The vision behind the project started in 2021 is to ease the lives of the disabled by providing them with the basic sanitation facility in their home. A total of 100 toilets have been built to date and many others are in the pipeline. The toilets are equipped with a ramp, western commode, hand faucet and rail. They have been designed to allow easy passage of a wheelchair. The model can be easily scaled up and replicated across different parts of India. No one should be deprived of the right to sanitation because of a lack of funds.
Real-time data is maintained of the disabled residents and updated by field personnel who conduct regular checks. During one of those visits, it came to their notice that a disabled resident was facing an issue with his wheelchair and all efforts were made to get it fixed at the earliest.
Focus on literacy and learning outcomes
Virudhunagar undertook additional efforts during the Covid-19 lockdown to support the online education of children in the district. The rural areas have their own challenges like power shortages, but the schools managed to bridge the gap and circulated pre-recorded videos of classes to the students. After school help-hours were made available for students in case they had queries and or could not join the class.
An Intervention Centre for Children with Disabilities ensured that officials made weekly visits to children’s homes so that they were not deprived of education. As per Census 2011, the average literacy rate in the Virudhunagar district was 80.1 per cent, and it is among the higher-ranked districts when it comes to literacy. A recent survey conducted by Reddy identified two students who dropped out due to Covid and directed the school staff to bring them back.
A unique and commendable initiative started by Reddy is “Coffee with the Collector”, where he invites a group of school children from different schools of Virudhunagar every week to know more about their education and the challenges they are facing.
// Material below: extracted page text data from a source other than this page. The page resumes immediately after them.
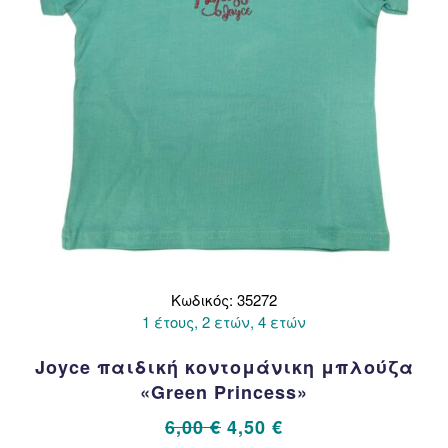
σελίδα
του
προϊόντος
Κωδικός: 35272
1 έτους, 2 ετών, 4 ετών
Joyce παιδική κοντομάνικη μπλούζα
«Green Princess»
Original
Η
6,00
€
4,50
€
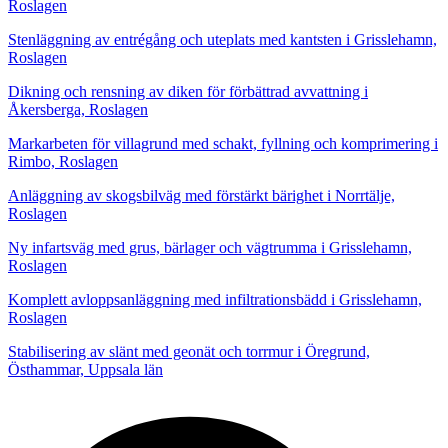
Roslagen
Stenläggning av entrégång och uteplats med kantsten i Grisslehamn,
Roslagen
Dikning och rensning av diken för förbättrad avvattning i
Åkersberga, Roslagen
Markarbeten för villagrund med schakt, fyllning och komprimering i
Rimbo, Roslagen
Anläggning av skogsbilväg med förstärkt bärighet i Norrtälje,
Roslagen
Ny infartsväg med grus, bärlager och vägtrumma i Grisslehamn,
Roslagen
Komplett avloppsanläggning med infiltrationsbädd i Grisslehamn,
Roslagen
Stabilisering av slänt med geonät och torrmur i Öregrund,
Östhammar, Uppsala län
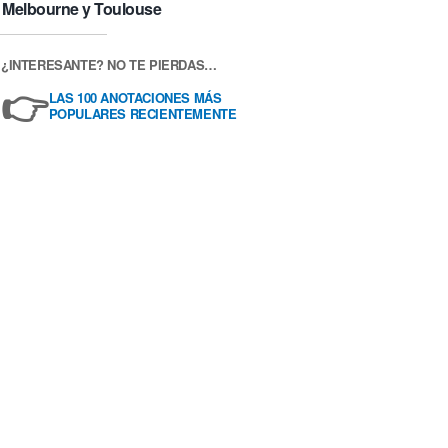
Melbourne y Toulouse
¿INTERESANTE? NO TE PIERDAS…
👉
LAS 100 ANOTACIONES MÁS
POPULARES RECIENTEMENTE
This makes the bureaucracy more inclusive. Virudhunagar district has pursued other noteworthy reforms like improving green cover in drought-prone areas by creating the Miyawaki forest, setting up milk banks in hospitals and Project Kanmani (customised nutrition kits for children delivered every 15 days at their doorstep by Anganwadi staff).
Just as the vision of Prime Minister Narendra Modi is to have bank accounts for all, the vision of DM Reddy is to provide insurance to each and every individual in Virudhunagar. Social security can significantly revamp the lives of people and provide that missing safety net. One village in Virudhunagar has already achieved a milestone by ensuring insurance for all. While there is a long way to go in several development indicators, ‘the journey of a thousand miles begins with one step’.
Drashti Shah is a Young Professional, Economics and Finance Cell, NITI Aayog. Views are personal.